Instruções da tarefa ▸
Copie o trecho da notícia sobre a MP 458 que vai de "O mundo dos" até "institucional do ministério.", inclusive, trocando "ambientalistas" por "ecologistas".

Texto em estudo ▸

________

17/06/2009 Noticia AnteriorPróxima Noticia

Ambientalistas e Ministério do Meio Ambiente criticam MP 458

Medida foi taxada de ‘destruição da legislação ambiental’ em conferência internacional em São Paulo.

O mundo dos ambientalistas reage fortemente à aprovação da MP 458 pela Câmara dos Deputados, que prevê a regularização sem licitação de terrenos da União de até 1,5 mil hectares na Amazônia Legal, para quem detinha sua posse antes de 1º de dezembro de 2004. A medida foi taxada de ‘destruição da legislação ambiental’ no segundo dia da Conferência Internacional Ethos 2009, realizada em São Paulo, no Hotel Transamérica.

As críticas à MP, aprovada em 13 de maio, têm o respaldo do Ministério do Meio Ambiente. “Nós somos contra. Consideramos que alguns de seus artigos incentivam a grilagem”, afirma Samyra Crespo, secretária institucional do ministério.

A mesma opinião é compartilhada por Márcio Santilli, sócio-fundador do Instituto Ambiental. “É o desmonte da legislação ambiental”, sustenta. As mesmas palavras são usadas por Hélio Mattar, presidente do Instituto Akatu, para descrever as possíveis mudanças na lei.

Apesar de alertar para os perigos da MP 458, Samyra frisa que o problema da regulamentação fundiária na Amazônia é essencial para resolver os problemas ambientais da região. “Sem isso resolvido, nada vai andar”.

Na próxima quinta-feira (18/06), último dia da conferência, o Instituto Ethos promoverá um ato contra a MP 458 no próprio Hotel Transamérica. Para entrar em vigor, a legislação precisa ainda passar pelo crivo do Senado e ser sancionada pelo presidente Luiz Inácio Lula da Silva. Com o movimento, os organizadores pretendem pressionar os políticos e o presidente Lula.

Jogo de gigantes

A disputa de interesses em relação à legislação ambiental dentro do próprio governo Lula tem dificultado uma atuação eficaz da administração federal, diz Samyra. “Vivemos dinâmicas contraditórias. Brincamos no ministério que o que a gente faz com uma mão, outro ministério desfaz”.

Neste contexto, a mobilização da sociedade civil seria necessária para pressionar o governo a atuar mais favoravelmente aos ambientalistas, defende ela. “Não adianta só protestar em frente ao Ministério do Meio Ambiente. Cobrar do ministério mais pobre a conta de todo governo. Falta maturidade”.

________

Material fornecido ▸

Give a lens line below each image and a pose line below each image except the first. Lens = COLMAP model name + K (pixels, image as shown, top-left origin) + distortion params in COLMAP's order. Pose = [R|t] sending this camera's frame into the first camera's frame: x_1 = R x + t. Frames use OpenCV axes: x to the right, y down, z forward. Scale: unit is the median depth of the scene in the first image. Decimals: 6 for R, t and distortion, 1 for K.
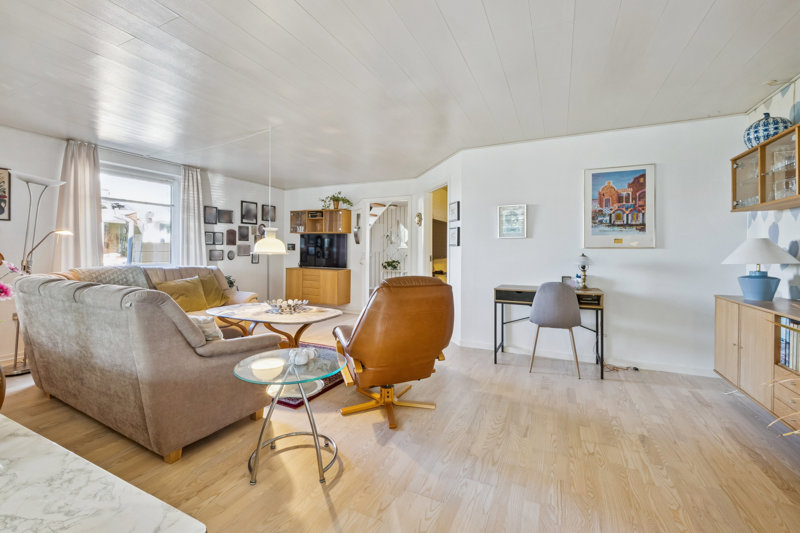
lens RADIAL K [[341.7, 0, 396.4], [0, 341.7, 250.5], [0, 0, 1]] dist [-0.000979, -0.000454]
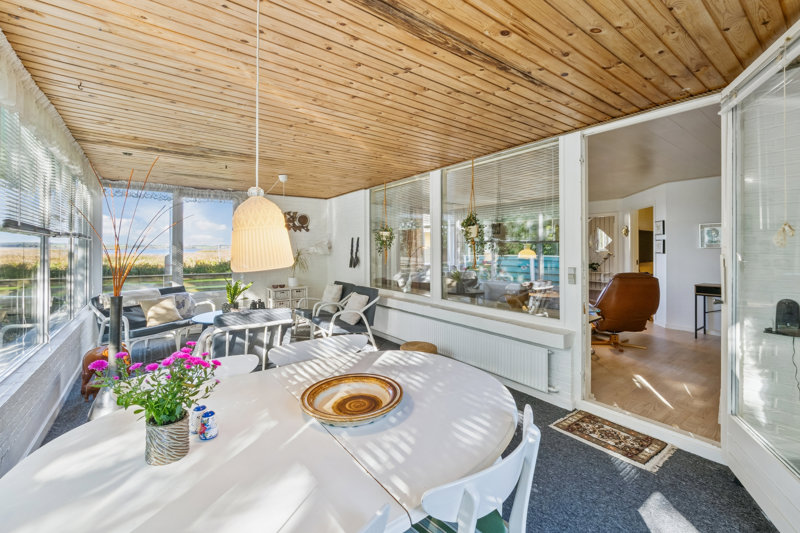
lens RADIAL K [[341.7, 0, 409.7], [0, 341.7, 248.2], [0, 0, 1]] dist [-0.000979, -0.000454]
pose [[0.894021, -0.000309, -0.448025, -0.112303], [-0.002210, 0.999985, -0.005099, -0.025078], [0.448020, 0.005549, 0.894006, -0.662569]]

________

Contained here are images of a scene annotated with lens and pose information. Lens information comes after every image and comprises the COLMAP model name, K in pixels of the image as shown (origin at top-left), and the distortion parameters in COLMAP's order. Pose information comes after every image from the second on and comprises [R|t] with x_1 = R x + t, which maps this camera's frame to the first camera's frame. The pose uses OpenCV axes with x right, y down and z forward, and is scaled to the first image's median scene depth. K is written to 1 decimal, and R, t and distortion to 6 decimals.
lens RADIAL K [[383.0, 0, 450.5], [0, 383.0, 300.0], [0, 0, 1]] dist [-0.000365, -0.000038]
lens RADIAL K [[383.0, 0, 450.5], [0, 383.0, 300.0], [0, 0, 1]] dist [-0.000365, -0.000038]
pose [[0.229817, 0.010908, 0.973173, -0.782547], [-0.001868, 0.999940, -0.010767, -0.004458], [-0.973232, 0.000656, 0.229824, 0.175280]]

________

Resultado da tarefa ▸
O mundo dos ecologistas reage fortemente à aprovação da MP 458 pela Câmara dos Deputados, que prevê a regularização sem licitação de terrenos da União de até 1,5 mil hectares na Amazônia Legal, para quem detinha sua posse antes de 1º de dezembro de 2004. A medida foi taxada de ‘destruição da legislação ambiental’ no segundo dia da Conferência Internacional Ethos 2009, realizada em São Paulo, no Hotel Transamérica.

As críticas à MP, aprovada em 13 de maio, têm o respaldo do Ministério do Meio Ambiente. “Nós somos contra. Consideramos que alguns de seus artigos incentivam a grilagem”, afirma Samyra Crespo, secretária institucional do ministério.